Hence, audiobooks. A great way to catch up on reading on-the go, while grocery-shopping, or stalling time in between lectures it. Perfect for multitasking to have on in the background while doing some cleaning. If it happens that the Tube is too crowded to open a book in hand, audiobooks are the perfect convenience. This paragraph was not sponsored by Audible. 

Despite its solutions, and the rise of services like Audible and other subscription-based audiobook providers in recent years, it seems that there still exists a void created by the joys of handling paperback. 

It should be first noted that in terms of the problem, I consider audiobooks as more of an alternative than exactly a substitution for the true issue at hand. An actual solution would likely be beyond my circle of immediate influence. 
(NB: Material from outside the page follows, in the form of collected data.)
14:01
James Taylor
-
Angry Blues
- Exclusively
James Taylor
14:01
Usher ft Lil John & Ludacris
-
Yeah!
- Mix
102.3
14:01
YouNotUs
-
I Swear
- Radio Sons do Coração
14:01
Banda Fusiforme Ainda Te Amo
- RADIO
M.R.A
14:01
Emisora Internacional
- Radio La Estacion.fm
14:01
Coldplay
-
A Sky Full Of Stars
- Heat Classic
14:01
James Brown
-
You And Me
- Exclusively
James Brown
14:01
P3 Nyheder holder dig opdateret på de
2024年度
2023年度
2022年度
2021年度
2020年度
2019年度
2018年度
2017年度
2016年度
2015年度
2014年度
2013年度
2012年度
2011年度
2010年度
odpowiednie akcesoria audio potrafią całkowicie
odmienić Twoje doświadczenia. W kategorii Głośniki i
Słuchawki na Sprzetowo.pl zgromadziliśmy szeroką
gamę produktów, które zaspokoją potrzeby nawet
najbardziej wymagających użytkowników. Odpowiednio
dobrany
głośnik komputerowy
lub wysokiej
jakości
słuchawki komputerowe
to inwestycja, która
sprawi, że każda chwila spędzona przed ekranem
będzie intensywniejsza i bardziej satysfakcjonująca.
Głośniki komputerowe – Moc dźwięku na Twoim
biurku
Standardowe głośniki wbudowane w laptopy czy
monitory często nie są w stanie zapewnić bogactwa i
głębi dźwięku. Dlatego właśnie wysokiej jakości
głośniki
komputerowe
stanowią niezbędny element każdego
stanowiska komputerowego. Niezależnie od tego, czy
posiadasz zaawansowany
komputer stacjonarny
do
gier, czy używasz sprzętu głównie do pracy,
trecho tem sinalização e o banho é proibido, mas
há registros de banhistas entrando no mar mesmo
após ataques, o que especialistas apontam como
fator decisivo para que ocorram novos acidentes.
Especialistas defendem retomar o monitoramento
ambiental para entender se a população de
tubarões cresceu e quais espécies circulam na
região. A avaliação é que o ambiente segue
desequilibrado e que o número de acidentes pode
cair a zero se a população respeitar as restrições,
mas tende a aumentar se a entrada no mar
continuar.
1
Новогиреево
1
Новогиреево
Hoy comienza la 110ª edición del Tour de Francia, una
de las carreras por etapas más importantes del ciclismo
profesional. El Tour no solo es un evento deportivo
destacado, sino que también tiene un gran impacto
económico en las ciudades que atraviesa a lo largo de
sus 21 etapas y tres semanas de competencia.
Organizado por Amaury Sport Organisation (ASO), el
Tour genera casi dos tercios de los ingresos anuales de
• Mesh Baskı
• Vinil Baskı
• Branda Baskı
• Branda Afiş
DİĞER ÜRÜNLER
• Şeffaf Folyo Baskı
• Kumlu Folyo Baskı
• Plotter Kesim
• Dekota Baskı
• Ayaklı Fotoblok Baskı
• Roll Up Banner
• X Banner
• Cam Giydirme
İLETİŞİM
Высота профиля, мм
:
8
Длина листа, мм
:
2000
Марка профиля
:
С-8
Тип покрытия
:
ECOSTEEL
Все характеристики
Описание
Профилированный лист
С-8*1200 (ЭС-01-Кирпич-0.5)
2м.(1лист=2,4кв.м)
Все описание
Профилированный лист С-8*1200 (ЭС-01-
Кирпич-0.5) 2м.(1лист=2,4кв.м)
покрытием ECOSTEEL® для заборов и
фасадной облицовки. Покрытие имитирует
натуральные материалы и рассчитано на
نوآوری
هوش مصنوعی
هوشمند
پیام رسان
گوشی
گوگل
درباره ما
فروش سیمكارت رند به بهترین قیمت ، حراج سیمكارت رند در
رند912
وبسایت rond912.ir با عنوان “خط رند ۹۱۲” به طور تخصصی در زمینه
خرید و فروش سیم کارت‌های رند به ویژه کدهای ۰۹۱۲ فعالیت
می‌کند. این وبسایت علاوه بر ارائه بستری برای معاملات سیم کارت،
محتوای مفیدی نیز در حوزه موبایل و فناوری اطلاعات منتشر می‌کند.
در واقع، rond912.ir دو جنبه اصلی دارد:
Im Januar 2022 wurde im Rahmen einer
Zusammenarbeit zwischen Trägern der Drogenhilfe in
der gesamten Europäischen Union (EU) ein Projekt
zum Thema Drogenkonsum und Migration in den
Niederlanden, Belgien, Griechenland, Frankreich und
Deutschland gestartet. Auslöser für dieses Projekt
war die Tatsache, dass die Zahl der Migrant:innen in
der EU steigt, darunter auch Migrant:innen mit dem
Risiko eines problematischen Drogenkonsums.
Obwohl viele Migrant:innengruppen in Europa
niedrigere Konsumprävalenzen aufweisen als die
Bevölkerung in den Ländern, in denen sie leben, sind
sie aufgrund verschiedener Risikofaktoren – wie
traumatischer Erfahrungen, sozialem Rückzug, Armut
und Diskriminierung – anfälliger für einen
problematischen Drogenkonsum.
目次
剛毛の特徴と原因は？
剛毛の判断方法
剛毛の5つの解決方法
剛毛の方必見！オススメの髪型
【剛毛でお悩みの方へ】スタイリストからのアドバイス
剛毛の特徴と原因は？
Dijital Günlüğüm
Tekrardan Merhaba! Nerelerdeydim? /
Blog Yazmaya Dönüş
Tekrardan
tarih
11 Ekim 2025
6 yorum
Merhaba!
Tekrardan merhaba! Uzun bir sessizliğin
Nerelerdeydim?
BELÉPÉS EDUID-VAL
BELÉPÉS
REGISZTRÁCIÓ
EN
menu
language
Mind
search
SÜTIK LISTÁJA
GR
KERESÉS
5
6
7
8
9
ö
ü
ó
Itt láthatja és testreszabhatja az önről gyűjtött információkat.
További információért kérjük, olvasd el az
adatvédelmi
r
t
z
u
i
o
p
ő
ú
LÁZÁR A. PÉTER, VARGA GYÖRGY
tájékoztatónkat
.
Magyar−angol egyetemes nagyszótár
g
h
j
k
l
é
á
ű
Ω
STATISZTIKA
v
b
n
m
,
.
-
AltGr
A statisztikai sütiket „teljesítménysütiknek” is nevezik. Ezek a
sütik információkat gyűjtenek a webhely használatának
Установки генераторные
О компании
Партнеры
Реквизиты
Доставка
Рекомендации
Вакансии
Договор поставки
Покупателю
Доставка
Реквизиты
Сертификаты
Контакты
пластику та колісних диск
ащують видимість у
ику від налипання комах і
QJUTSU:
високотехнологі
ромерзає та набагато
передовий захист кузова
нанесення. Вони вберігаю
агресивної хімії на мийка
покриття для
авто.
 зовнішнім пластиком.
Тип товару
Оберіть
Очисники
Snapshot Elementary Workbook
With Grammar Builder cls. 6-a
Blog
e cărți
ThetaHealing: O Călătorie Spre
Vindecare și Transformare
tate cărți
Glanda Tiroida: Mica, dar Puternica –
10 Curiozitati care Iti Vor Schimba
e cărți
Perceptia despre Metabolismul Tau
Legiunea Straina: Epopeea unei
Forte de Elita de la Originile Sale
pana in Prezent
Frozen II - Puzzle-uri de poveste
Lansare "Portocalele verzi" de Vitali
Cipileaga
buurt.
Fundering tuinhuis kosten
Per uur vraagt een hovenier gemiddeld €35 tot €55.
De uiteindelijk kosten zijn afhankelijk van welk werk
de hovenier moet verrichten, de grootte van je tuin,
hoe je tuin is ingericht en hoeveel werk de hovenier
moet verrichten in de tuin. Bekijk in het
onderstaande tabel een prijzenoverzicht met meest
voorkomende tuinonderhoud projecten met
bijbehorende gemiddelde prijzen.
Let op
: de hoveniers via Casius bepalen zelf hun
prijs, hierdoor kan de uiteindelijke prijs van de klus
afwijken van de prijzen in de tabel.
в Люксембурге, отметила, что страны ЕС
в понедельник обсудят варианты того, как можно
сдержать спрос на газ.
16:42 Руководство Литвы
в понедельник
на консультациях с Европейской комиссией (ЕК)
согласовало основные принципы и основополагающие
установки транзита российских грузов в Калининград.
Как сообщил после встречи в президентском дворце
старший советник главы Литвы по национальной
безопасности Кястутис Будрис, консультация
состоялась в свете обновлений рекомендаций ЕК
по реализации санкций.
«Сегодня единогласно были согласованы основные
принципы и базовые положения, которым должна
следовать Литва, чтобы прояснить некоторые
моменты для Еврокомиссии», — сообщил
Audiobooks are a somewhat an antithesis of the reading experience. I (evidently) consider reading as a private ordeal, where transferred ideas confront the reader — beliefs, tendencies to scribble, the tides of being put it down with ease or thrown across the room — by actively reading someone else’s words in their own voice. As your own words. Audiobooks carry a sort of sensation by nature of their novelty — with great works able to be dictated to you by celebrities, or being able to speed up or slow down audio by the number of ‘Hours Left’. 

However, at the end of the day, its kiwis and pomegranates. What it really comes down to is creating the atmosphere and time for my style of reading, and being at peace what in the end I can or can’t read. University takes up time, it’s the truth — and one not worth denying. And so if you’re finding it hard to get the pages in or haven’t had the chance to read anything non-academic this term — don’t be hard on yourself! It’s never too late to “come as you are,” making those little steps of progress to where you want to be. It almost feels as if reading is an act of service to others, not only of your self-interest; I find calling it an activity with an underlying sense of generosity helps me to get where I want to be. 

A younger self might have resisted the idea of listening to audiobooks out of a necessity, possibly a stubbornness from childhood of believing things should remain the same as they were. But I’m starting to like them a lot. I’ve started slow — buying (or using credits for) predominantly non-fiction on Audible, and it might be that I branch out to my first fiction audiobook (hopefully, a comedy — I mean it, I need the recommendations) soon. But I have started to appreciate audiobooks for what they are. So this week’s news: I have started listening to audiobooks (and I forgot to celebrate World Book Day).